Debating OER

I’m taking place in a public debate this July about the value and future of Open Educational Resources (OER).  I’ll be taking the ‘anti’ side against Martin Weller, even though we’re both effectively advocates of OER in our day jobs.

So I was quite interested to find that Martin has taken part in similar debates before when doing a bit of searching around today.  Helpfully, there’s a summary of his arguments available.

Even more helpfully, Patrick McAndrew has offered a series of counterarguments on his blog.  Here’s my summary of the two positions.

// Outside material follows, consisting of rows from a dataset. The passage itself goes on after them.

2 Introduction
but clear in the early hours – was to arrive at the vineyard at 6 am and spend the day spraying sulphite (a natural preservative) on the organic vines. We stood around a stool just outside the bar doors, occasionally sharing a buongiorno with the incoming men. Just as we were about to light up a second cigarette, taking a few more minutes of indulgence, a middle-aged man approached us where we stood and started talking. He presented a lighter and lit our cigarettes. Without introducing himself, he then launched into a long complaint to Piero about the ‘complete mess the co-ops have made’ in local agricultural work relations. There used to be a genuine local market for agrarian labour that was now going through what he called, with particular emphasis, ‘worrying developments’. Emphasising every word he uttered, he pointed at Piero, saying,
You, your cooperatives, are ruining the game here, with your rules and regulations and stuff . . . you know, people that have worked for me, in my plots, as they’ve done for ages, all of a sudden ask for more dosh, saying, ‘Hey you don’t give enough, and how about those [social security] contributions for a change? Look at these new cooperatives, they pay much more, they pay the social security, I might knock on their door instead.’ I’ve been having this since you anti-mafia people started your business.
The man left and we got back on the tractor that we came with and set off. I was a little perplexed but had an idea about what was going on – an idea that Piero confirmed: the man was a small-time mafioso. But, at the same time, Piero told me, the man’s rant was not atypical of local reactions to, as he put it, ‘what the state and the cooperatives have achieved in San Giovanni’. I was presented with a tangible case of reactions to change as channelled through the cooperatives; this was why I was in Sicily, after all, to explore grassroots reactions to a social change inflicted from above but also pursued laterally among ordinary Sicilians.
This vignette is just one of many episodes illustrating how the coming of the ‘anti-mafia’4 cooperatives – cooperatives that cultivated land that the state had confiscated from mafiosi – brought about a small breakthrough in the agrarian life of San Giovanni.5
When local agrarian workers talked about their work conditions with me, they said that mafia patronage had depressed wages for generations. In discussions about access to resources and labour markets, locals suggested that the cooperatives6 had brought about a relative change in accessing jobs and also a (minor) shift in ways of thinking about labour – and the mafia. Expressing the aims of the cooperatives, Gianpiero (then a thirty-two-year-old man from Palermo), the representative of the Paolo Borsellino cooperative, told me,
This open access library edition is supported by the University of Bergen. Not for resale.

Sustainability: By making more efficient use of resources, OER increases the use and re-use of educational materials and makes them more affordable. Unsustainability: The production and sharing of OER can be complex and time-demanding, and a convincing account of how the costs will be met is yet to be forthcoming.
Re-use: OER are able to be re-used by future learners and teachers, meaning that there is no need to duplicate resources or preparation time. We need new models for producing, distributing and re-using OER Re-use: There are considerable pedagogical, technical, cultural and linguistic barriers to the re-use of OER.
Innovation: Open approaches encourage involvement from all involved in the process, allowing content to be shared in ways that are appropriate for different audiences. Institutions need to think about how to integrate OER into their core teaching and learning. Innovation: “While education ponders different ways of doing this, comes up with repositories that take years to get built and develops complex usage and metadata processes, other people just get on with it.”
Evaluation: More needs to be done to substantiate the impact of OER on learning and teaching. Evaluation: Apart from anecdotal evidence, there isn’t much evidence to suggest that OER is pedagogically effective at all.
Cultural Change: OER carries a message of openness, diversity and mutual interest. Cultural Change: Dave Cormier – “If the MIT edtech curriculum started being the default curriculum taught in even 10% of chinese universities this gives whatever professor is teaching that course ENORMOUS control over the direction of the industry”
Quality: “OER gives a route to quality and depth by extending the base of content beyond those in the same institution – providing a superset of content beyond that previously available.” Quality: OER resources may not be of adequate quality, range, or pedagogical effectiveness, and the traditional processes of peer review cannot applied to OER creation/synthesis.
Teaching & Learning: Creating, using and even re-using OER can be an effective and rewarding way to learn. Teaching & Learning: Preparatory research and lesson planning are important parts of effective teaching. If OER materials are increasingly used ‘off the peg’ then there are negative implications for the quality and innovation in teaching.